The former diplomat, Joseph Yun, who was the U.S. special envoy for North Korea, confirmed that he had signed an agreement with the North Korean government for the payment of the money owed before Warmbier was flown out of Pyongyang in a coma on June 13, 2017.
Otto Frederick Warmbier, who was was sentenced to 15 years hard labor for trying to steal an item bearing a propaganda slogan from his hotel, died days after he returned home.
Although the agreement was signed, according to White House national security adviser, John Bolton, no payment was ever made to the North Koreans.
Yun is currently a global affairs analyst for CNN after retiring from the State Department last year and he said that he believed the United Stated should definitely honor the commitment that was made.

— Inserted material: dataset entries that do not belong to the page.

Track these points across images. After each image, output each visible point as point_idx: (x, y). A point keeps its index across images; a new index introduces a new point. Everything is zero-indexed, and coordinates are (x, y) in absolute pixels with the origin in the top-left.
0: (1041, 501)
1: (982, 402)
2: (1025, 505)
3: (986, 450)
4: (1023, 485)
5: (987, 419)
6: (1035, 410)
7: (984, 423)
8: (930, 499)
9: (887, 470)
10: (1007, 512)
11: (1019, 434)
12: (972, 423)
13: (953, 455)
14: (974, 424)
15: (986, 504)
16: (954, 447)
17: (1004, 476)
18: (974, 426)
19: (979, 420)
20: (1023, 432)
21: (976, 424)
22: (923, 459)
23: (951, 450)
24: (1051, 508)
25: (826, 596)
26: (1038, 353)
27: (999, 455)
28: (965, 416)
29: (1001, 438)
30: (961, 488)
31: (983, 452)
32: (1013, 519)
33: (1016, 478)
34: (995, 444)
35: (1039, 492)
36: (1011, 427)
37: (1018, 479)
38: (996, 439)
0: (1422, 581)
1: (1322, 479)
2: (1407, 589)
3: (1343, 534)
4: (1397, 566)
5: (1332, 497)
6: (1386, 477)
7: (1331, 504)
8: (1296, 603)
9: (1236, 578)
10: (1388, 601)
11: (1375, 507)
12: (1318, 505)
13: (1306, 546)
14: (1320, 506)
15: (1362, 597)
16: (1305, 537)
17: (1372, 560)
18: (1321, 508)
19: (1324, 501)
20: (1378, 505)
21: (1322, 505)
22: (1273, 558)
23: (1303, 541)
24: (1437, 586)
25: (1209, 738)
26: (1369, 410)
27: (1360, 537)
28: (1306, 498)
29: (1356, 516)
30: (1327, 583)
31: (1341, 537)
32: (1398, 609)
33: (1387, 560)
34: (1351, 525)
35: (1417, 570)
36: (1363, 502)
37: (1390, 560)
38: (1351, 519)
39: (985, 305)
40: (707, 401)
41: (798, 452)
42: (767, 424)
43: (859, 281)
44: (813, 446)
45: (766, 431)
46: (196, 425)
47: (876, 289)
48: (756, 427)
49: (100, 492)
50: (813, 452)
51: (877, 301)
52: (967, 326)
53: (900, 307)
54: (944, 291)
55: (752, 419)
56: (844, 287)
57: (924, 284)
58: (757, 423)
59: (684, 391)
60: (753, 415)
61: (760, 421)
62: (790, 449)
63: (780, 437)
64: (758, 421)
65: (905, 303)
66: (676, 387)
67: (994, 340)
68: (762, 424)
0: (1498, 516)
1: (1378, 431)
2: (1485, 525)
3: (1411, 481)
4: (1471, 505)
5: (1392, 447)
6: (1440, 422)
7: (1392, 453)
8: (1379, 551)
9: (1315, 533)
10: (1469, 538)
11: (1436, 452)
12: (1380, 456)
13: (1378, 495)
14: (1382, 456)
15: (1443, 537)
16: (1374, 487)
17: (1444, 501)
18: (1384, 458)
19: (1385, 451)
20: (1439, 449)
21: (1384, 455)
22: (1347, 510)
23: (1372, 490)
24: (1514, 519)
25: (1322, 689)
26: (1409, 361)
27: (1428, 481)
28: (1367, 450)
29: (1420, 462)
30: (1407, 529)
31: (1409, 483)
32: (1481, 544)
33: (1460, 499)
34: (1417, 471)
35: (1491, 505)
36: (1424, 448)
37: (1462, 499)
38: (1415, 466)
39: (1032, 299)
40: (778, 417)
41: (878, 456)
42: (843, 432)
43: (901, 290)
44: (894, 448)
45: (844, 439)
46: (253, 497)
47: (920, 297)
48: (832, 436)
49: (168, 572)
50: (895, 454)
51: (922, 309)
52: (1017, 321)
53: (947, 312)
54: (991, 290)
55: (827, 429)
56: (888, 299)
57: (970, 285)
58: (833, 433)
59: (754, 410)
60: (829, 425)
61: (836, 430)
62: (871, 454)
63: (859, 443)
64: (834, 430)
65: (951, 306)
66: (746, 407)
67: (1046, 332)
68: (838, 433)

Yun said, “my view is, yes. If you’ve signed, if you promised another government from the U.S. government that you would make the payment, my view certainly is that we should go ahead and meet our end of the commitment.”
According to Yun as soon as North Korea made the demand, he contacted the secretary of state at the time, Rex Tillerson, who told him at that time to go head and sign the agreement. When asked if he believed that Tillerson had the approval of President Trump at the time, he replied, “that was my understanding. I never asked him. But that was my understanding.”
The Washington Post stated last Thursday that Trump approved the payment of the $2 million bill from Pyongyang to cover what they paid for the care of Warmbier, who was detained in North Korea for 17 months.
Six days after Warmbier was released from North Korea and returned to the United States, he died. A coroner from Ohio reported that Warmbier died from the lack of oxygen and blood to his brain. Claims of torture were dismissed by North Korea officials and blamed food poisoning and sleeping pills for the student’s death.